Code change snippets

((

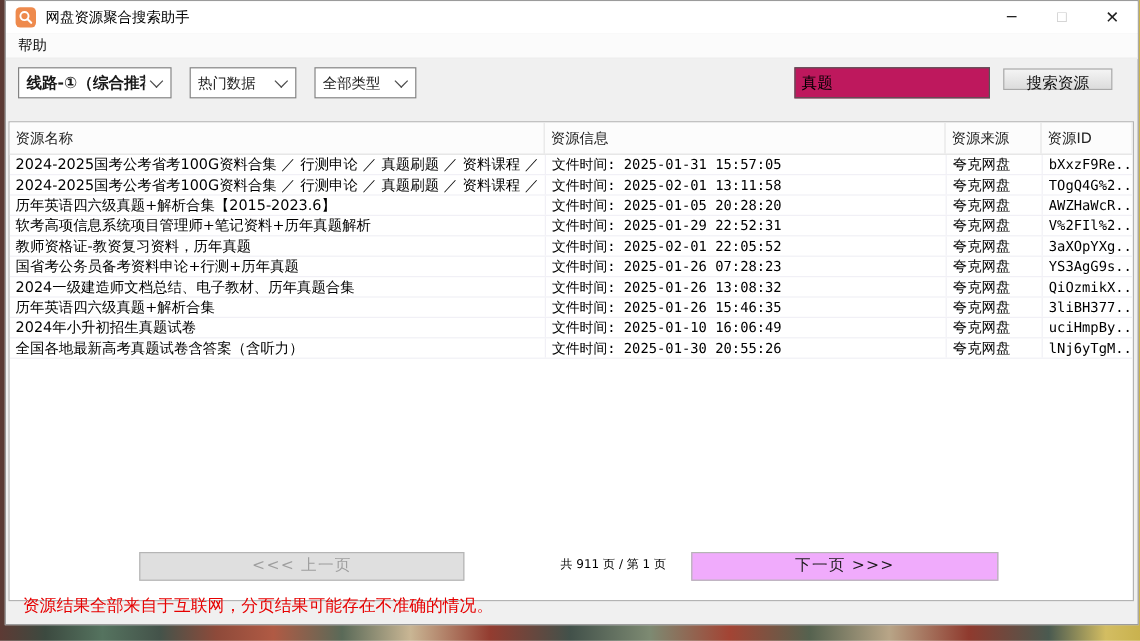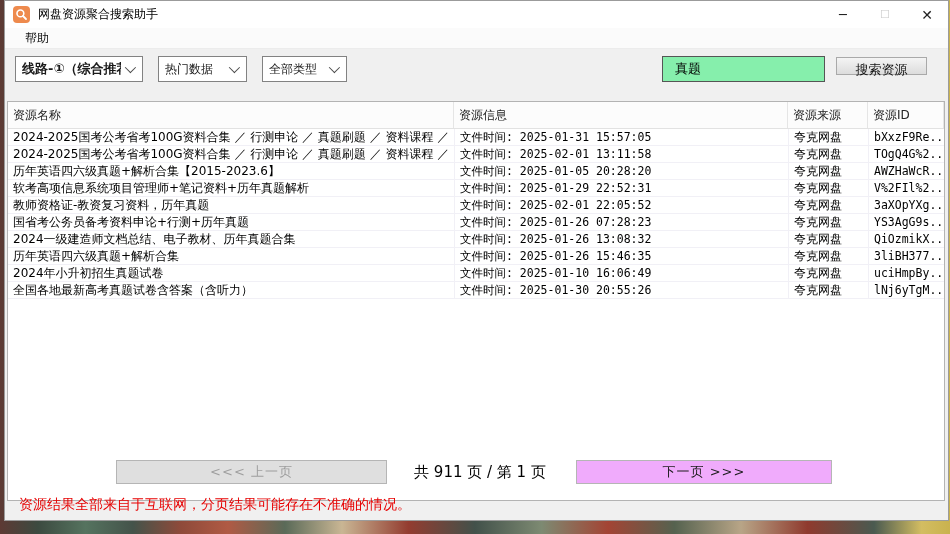--- a/index.html
+++ b/index.html
@@ -42,7 +42,7 @@
   
   .menubar {
     height: 21px; background: #fbfbfb; border-bottom: 1px solid #ececec;
-    display: flex; align-items: center; padding-left: 15px; flex: none;
+    display: flex; align-items: center; padding-left: 5px; flex: none;
   }
   .menu-item { padding: 1px 5px; color: #111; }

))

**Work instructions**
In the records above, find each line with the word "align" and copy it out.

**Solution for this task**
-    display: flex; align-items: center; padding-left: 15px; flex: none;
+    display: flex; align-items: center; padding-left: 5px; flex: none;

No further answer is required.